Referring to FIG. 2, the timing controller TCON commonly supplies a polarity control signal POL to the source drive ICs, and each of the source drive ICs SDIC1 to SDIC3 supplies data voltages whose polarities are converted by horizontal 2-dot inversion to data lines of the liquid crystal display panel in response to the polarity control signal POL. In the horizontal 2-dot inversion, the polarities of data voltages supplied to (4i+1)-th and (4i+4)-th data lines (i is a positive integer) and the polarities of data voltages supplied to (4i+2)-th and (4i+3)-th data lines are opposite to each other. Accordingly, in the horizontal 2-dot inversion, the polarities of data voltages simultaneously output from the source drive ICs SDIC1 to SDIC3 are inverted every 2 dots. If the first logic value of the polarity control signal POL is high, the source drive ICs SDIC1 to SDIC3 output the (4i+1)-th and (4i+4)-th data voltages of the first horizontal display line LINE#1 as positive data voltages (+) and the (4i+2)-th and (4i+3)-th data lines of the first horizontal display line LINE#1 as negative data voltages (−) as shown in FIG. 2. In the next frame period, if the first logic value of the polarity control signal POL is inverted to low, the source drive ICs SDIC1 to SDIC3 output the (4i+1)-th and (4i+4)-th data voltages of the first horizontal display line LINE#1 as negative data voltages (−) and the (4i+2)-th and (4i+3)-th of the first horizontal display line LINE#1 as positive data voltages (+).
Each of the source drive ICs SDIC1 to SDIC3 receive the same polarity control signal as in FIGS. 1 and 2 and inverts the polarity of data voltages. However, in the horizontal 2-dot inversion, in the case that the remainder left after dividing the number of output channels of the source drive IC by 4 is not zero, for example, the number of output channels of the source drive IC is 630 or 690, the horizontal polarity of the data voltages is inverted by vertical 1-dot inversion at the boundaries between the source drive ICs as indicated by dotted circles in FIG. 2. In this case, a luminance difference appears in a pixel array section driven by the horizontal 2-dot, inversion and a pixel array section between the source drive ICs driven by the horizontal 1-dot inversion.
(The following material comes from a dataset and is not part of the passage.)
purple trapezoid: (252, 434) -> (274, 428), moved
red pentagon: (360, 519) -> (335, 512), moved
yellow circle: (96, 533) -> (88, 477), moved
Accordingly, in the horizontal 2-dot inversion driving scheme as shown in FIG. 2, a boundary noise is observed between the source drive ICs. Such a boundary noise becomes severe when an FRC correction value is added to data in the process of applying frame rate control (FRC) to increase picture quality.
The present inventor proposed, in Koran Patent Application No. 10-2008-0032638 filed on Apr. 8, 2008, a technique for minimizing common voltage shift in any weak pattern and minimizing flickering, color distortion, etc. by analyzing a weak pattern in an input image and adaptively selecting a horizontal 1-dot inversion scheme or a horizontal 2-dot inversion scheme according to the type of the weak pattern to drive a liquid crystal display panel. To further increase the effect of display quality improvement of this technique, a boundary noise that may appear in the horizontal 2-dot inversion has to be eliminated.